- Dataset entries

···

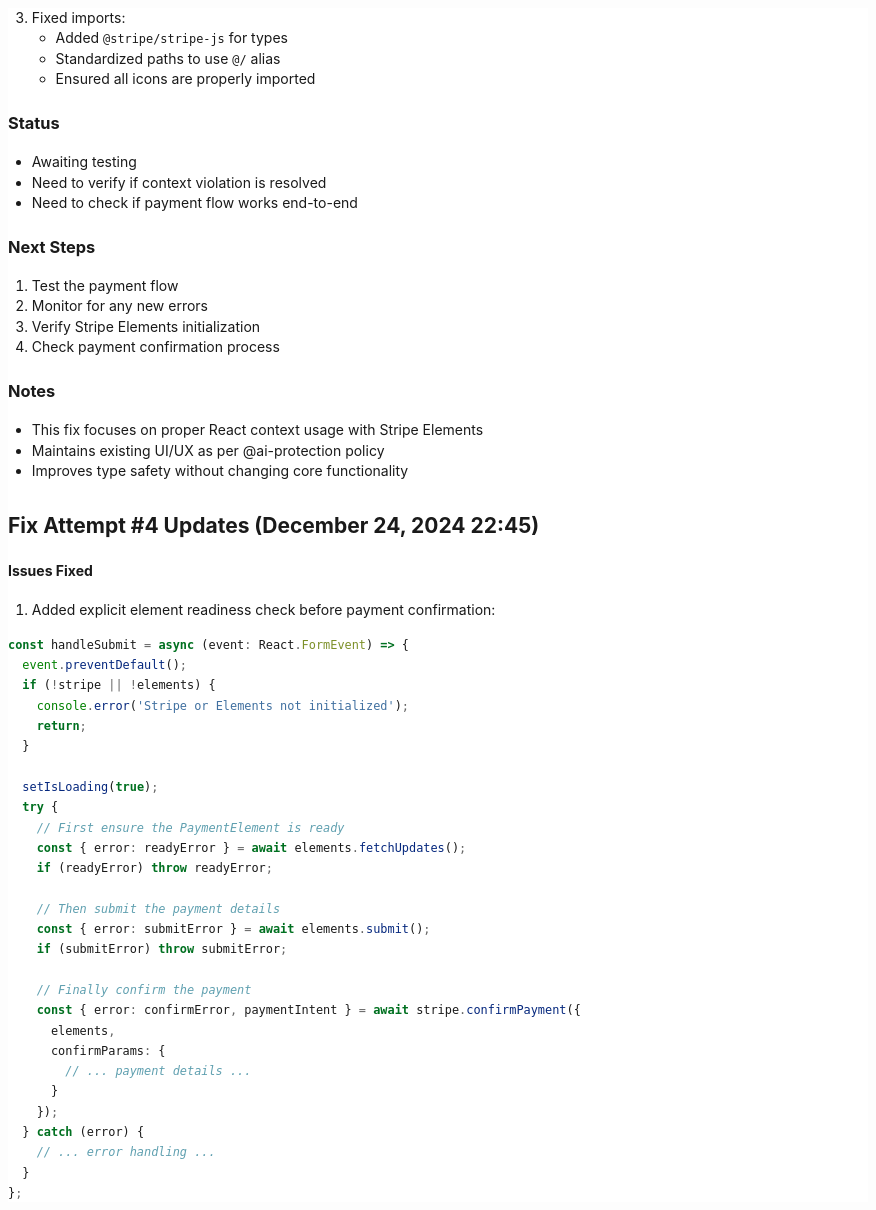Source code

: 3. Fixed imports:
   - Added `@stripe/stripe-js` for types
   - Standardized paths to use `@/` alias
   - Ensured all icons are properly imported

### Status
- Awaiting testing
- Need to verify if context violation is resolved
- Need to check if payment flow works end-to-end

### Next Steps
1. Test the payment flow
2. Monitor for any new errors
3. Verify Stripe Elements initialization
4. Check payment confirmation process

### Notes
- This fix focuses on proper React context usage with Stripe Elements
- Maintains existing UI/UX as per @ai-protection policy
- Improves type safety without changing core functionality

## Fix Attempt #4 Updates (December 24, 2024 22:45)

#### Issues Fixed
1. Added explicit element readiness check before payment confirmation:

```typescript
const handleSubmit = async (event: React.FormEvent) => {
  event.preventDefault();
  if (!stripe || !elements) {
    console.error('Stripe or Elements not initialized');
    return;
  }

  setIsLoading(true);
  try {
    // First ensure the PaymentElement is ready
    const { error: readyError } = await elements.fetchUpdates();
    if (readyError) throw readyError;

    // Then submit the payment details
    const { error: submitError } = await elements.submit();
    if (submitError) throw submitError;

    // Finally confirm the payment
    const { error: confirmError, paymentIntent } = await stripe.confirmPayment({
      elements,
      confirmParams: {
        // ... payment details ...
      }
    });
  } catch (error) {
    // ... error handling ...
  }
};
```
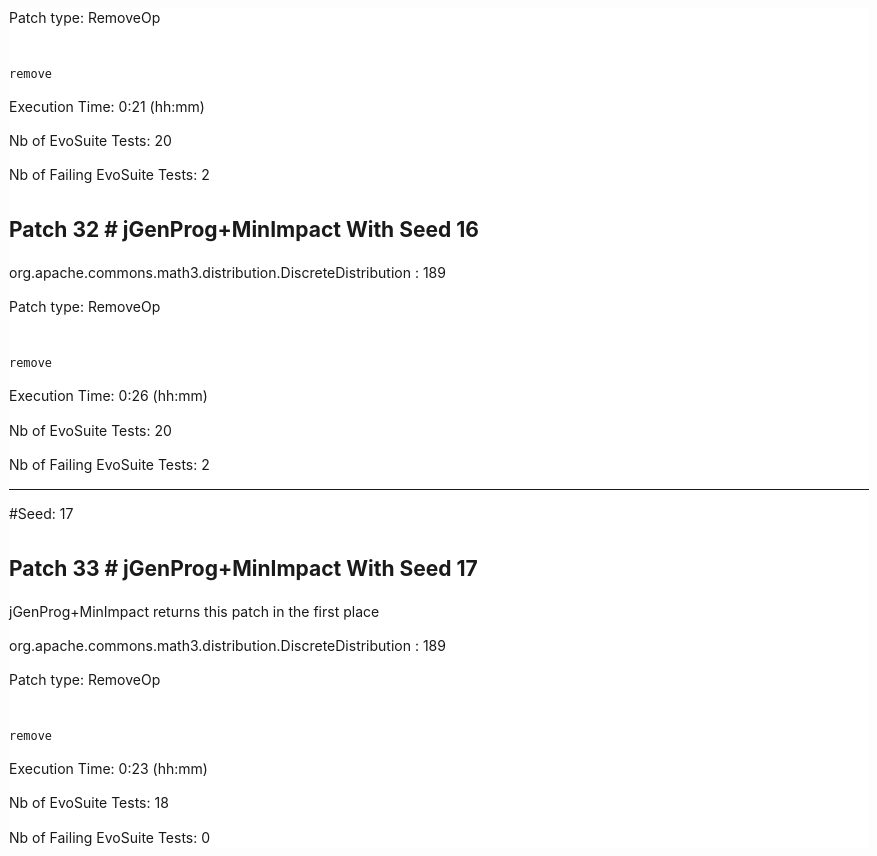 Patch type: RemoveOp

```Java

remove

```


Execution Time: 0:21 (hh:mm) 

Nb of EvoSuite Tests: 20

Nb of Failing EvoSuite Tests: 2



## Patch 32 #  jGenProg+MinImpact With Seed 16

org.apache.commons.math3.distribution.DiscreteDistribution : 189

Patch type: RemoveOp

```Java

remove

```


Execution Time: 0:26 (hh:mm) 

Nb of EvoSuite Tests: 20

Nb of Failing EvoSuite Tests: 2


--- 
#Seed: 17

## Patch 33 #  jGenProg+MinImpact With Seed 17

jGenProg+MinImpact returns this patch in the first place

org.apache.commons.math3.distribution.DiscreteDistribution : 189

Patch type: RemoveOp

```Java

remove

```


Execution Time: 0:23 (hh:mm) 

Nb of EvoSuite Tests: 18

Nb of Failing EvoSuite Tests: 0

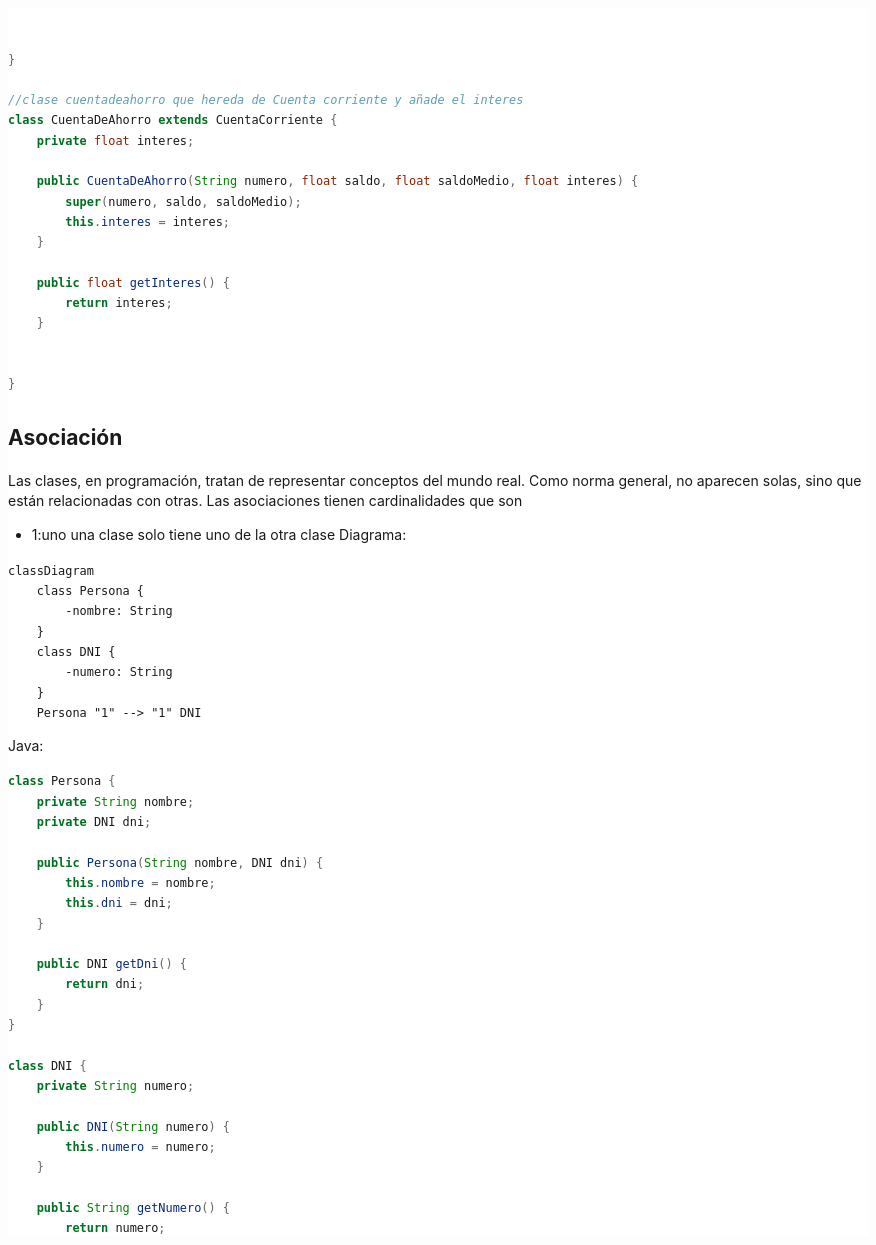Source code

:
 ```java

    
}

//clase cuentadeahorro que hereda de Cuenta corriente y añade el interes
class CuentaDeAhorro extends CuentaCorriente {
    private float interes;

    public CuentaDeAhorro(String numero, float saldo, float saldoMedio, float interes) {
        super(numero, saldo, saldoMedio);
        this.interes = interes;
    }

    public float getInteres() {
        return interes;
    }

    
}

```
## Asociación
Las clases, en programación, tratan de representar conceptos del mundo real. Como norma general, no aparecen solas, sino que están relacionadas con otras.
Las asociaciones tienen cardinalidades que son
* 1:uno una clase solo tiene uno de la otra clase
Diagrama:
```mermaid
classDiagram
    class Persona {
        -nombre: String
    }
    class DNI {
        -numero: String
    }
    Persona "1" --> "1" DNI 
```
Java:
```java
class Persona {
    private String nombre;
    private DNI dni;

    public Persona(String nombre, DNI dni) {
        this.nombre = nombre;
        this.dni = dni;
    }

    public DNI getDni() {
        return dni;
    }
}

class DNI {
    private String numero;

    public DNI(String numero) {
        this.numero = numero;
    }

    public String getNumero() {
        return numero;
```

···

Only one number is wanted: how many lines of the data above include the word "context".

- TASK OUTPUT
2